Copy the records exactly. Include every line.

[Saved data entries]
= = = =

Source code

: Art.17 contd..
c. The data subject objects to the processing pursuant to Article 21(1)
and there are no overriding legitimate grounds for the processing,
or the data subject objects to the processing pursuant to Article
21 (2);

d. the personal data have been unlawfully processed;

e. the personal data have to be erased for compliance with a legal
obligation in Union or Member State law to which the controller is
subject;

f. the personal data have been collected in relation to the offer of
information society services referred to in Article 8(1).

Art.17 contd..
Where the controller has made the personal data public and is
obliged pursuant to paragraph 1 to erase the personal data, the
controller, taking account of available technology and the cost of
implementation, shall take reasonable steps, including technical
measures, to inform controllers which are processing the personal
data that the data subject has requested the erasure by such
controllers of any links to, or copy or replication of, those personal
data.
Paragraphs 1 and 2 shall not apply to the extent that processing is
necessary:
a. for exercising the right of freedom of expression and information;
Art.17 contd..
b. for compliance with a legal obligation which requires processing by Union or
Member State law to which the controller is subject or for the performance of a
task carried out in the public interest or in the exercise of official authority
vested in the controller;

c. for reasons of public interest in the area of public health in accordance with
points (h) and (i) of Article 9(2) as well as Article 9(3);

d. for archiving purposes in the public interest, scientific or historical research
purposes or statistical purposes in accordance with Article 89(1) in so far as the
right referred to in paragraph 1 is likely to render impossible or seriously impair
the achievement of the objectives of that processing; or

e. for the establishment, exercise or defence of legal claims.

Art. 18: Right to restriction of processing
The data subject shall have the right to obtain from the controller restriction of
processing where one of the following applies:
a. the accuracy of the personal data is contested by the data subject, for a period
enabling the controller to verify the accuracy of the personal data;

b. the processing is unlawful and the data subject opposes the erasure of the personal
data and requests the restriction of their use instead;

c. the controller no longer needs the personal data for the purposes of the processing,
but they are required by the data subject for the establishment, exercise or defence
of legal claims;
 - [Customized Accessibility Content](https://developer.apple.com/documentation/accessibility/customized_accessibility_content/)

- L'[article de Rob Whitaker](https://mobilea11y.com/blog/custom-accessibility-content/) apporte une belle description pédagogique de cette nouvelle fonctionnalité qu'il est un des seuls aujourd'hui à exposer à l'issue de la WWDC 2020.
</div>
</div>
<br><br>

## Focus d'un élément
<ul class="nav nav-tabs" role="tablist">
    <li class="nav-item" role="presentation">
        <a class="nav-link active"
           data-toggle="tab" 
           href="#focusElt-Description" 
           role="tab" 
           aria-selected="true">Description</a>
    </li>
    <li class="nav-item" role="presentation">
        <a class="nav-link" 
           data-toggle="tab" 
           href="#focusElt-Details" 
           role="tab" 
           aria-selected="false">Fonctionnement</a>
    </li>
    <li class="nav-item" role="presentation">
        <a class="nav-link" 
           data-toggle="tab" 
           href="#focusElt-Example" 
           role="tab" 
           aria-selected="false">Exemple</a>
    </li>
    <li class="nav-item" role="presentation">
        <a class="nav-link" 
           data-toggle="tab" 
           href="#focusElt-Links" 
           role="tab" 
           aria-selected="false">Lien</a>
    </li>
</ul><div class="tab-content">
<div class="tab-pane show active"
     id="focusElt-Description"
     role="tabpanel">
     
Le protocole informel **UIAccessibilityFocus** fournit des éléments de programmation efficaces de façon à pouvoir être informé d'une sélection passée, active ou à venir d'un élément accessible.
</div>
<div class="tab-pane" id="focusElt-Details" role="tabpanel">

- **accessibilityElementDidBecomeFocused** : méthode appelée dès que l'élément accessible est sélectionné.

= = = =

:: Answer to this exercise ::
Source code

: Art.17 contd..
c. The data subject objects to the processing pursuant to Article 21(1)
and there are no overriding legitimate grounds for the processing,
or the data subject objects to the processing pursuant to Article
21 (2);

d. the personal data have been unlawfully processed;

e. the personal data have to be erased for compliance with a legal
obligation in Union or Member State law to which the controller is
subject;

f. the personal data have been collected in relation to the offer of
information society services referred to in Article 8(1).

Art.17 contd..
Where the controller has made the personal data public and is
obliged pursuant to paragraph 1 to erase the personal data, the
controller, taking account of available technology and the cost of
implementation, shall take reasonable steps, including technical
measures, to inform controllers which are processing the personal
data that the data subject has requested the erasure by such
controllers of any links to, or copy or replication of, those personal
data.
Paragraphs 1 and 2 shall not apply to the extent that processing is
necessary:
a. for exercising the right of freedom of expression and information;
Art.17 contd..
b. for compliance with a legal obligation which requires processing by Union or
Member State law to which the controller is subject or for the performance of a
task carried out in the public interest or in the exercise of official authority
vested in the controller;

c. for reasons of public interest in the area of public health in accordance with
points (h) and (i) of Article 9(2) as well as Article 9(3);

d. for archiving purposes in the public interest, scientific or historical research
purposes or statistical purposes in accordance with Article 89(1) in so far as the
right referred to in paragraph 1 is likely to render impossible or seriously impair
the achievement of the objectives of that processing; or

e. for the establishment, exercise or defence of legal claims.

Art. 18: Right to restriction of processing
The data subject shall have the right to obtain from the controller restriction of
processing where one of the following applies:
a. the accuracy of the personal data is contested by the data subject, for a period
enabling the controller to verify the accuracy of the personal data;

b. the processing is unlawful and the data subject opposes the erasure of the personal
data and requests the restriction of their use instead;

c. the controller no longer needs the personal data for the purposes of the processing,
but they are required by the data subject for the establishment, exercise or defence
of legal claims;
 - [Customized Accessibility Content](https://developer.apple.com/documentation/accessibility/customized_accessibility_content/)

- L'[article de Rob Whitaker](https://mobilea11y.com/blog/custom-accessibility-content/) apporte une belle description pédagogique de cette nouvelle fonctionnalité qu'il est un des seuls aujourd'hui à exposer à l'issue de la WWDC 2020.
</div>
</div>
<br><br>

## Focus d'un élément
<ul class="nav nav-tabs" role="tablist">
    <li class="nav-item" role="presentation">
        <a class="nav-link active"
           data-toggle="tab" 
           href="#focusElt-Description" 
           role="tab" 
           aria-selected="true">Description</a>
    </li>
    <li class="nav-item" role="presentation">
        <a class="nav-link" 
           data-toggle="tab" 
           href="#focusElt-Details" 
           role="tab" 
           aria-selected="false">Fonctionnement</a>
    </li>
    <li class="nav-item" role="presentation">
        <a class="nav-link" 
           data-toggle="tab" 
           href="#focusElt-Example" 
           role="tab" 
           aria-selected="false">Exemple</a>
    </li>
    <li class="nav-item" role="presentation">
        <a class="nav-link" 
           data-toggle="tab" 
           href="#focusElt-Links" 
           role="tab" 
           aria-selected="false">Lien</a>
    </li>
</ul><div class="tab-content">
<div class="tab-pane show active"
     id="focusElt-Description"
     role="tabpanel">
     
Le protocole informel **UIAccessibilityFocus** fournit des éléments de programmation efficaces de façon à pouvoir être informé d'une sélection passée, active ou à venir d'un élément accessible.
</div>
<div class="tab-pane" id="focusElt-Details" role="tabpanel">

- **accessibilityElementDidBecomeFocused** : méthode appelée dès que l'élément accessible est sélectionné.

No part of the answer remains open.